Mais l'exercice de valorisation d'une société n'est pas chose aisée, tant elle peut dépendre de ses perspectives de croissance à moyen et long terme.
Depuis la guerre en Ukraine et le retour de politiques moins arrangeantes des banques centrales pour lutter contre une inflation qui peine à ralentir, les perspectives économiques sont moroses.
"Les vendeurs attendent le prix d'hier, les acheteurs veulent le prix demain, et on travaille dans l’entre-deux", résume un banquier d'affaires.
Les acheteurs ne se pressent pas pour se saisir du "couteau qui tombe", une métaphore employée en Bourse quand le cours d'un titre chute fortement.
Les fonds d'investissement, moteurs historiques de l'activité des banques d'affaires en qualité d'acheteurs et vendeurs compulsifs de sociétés, ont mis particulièrement le hola sur leurs opérations.
Leurs perspectives à moyen-terme sont mitigées puisqu'ils sont confrontés au premier chef par la difficulté à trouver de l'argent frais auprès de leurs investisseurs habituels.
Déserter la Bourse
Les banques d'affaires, plus attentives sur les coûts après des années fastes, ont commencé à tailler dans leurs effectifs.
L'hécatombe est particulièrement visible aux Etats-Unis: une source financière faisait état début janvier de 3.200 postes supprimés chez Goldman Sachs; plusieurs américains dont la chaîne CNN évoquaient eux début mai 3.000 suppressions de poste chez son concurrent Morgan Stanley.

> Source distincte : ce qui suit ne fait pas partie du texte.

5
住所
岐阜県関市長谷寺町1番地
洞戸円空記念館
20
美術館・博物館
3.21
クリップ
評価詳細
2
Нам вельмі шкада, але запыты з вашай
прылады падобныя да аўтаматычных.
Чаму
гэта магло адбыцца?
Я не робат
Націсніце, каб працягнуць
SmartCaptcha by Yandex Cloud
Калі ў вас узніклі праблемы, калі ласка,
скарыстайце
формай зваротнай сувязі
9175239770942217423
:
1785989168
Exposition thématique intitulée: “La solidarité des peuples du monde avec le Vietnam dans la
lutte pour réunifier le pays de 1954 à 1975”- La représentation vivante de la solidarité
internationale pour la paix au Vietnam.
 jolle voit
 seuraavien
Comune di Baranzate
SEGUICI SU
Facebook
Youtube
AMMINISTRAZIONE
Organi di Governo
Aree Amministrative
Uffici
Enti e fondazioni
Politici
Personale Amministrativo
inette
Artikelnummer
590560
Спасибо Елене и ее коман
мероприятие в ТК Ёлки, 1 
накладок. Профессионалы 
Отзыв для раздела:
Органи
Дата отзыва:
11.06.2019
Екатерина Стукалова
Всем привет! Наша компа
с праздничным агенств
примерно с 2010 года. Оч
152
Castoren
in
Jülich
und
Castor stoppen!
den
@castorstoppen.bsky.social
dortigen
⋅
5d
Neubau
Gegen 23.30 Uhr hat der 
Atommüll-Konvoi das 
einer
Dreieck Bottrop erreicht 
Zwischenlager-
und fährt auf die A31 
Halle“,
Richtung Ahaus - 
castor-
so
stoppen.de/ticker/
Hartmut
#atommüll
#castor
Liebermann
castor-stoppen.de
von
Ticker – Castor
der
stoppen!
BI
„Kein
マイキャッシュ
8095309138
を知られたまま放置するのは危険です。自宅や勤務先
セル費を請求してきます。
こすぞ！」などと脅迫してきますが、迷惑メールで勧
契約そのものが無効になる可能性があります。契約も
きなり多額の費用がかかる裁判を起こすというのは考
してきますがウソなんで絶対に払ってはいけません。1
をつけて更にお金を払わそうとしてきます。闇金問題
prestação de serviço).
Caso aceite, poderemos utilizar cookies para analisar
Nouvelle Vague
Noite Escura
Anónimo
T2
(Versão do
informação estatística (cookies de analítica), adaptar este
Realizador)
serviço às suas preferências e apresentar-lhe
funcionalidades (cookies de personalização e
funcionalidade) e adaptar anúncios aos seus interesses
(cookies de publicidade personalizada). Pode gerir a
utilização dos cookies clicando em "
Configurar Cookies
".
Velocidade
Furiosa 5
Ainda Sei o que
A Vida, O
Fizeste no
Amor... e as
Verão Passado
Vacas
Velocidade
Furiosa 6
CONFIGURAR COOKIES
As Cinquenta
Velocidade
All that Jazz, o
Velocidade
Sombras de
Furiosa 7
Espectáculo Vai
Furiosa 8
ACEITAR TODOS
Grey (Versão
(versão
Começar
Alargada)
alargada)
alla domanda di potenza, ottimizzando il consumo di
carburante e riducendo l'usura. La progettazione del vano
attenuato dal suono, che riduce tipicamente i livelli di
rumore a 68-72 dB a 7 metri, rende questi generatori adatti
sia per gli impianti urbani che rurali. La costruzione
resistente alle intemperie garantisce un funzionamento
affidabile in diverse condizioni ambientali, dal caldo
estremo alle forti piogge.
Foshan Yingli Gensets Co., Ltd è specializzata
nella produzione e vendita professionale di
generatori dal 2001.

Dans une moindre mesure, Lazard, dont le directeur général au niveau monde Ken Jacobs laissera sa place le 1er octobre au dauphin désigné Peter Orzsag pour devenir président du conseil d'administration, a annoncé en parallèle de ses résultats du premier trimestre un plan de départ portant sur 10% des 3.400 employés qu'elle employait à fin 2022.
Le modèle plus généraliste des banques françaises, à l'image de BNP Paribas, leur permet de mieux s'en sortir en s'appuyant sur d'autres activités d'investissement et de financement qui tournent à plein régime, comme les produits de couverture par exemple.
Autre mouvement à noter dans le secteur: le projet de sortie de cote du champion français Rothschild, mené par la holding de la famille Rothschild, Concordia, avec le concours de grands noms du capitalisme français, présents dans ce pacte d'actionnaires, dont les familles Peugeot et Wertheimer (Chanel).
Le secteur de la banque d'affaires, soumise aux aléas des cycles économiques, peut s'avérer difficilement lisible pour les boursicoteurs.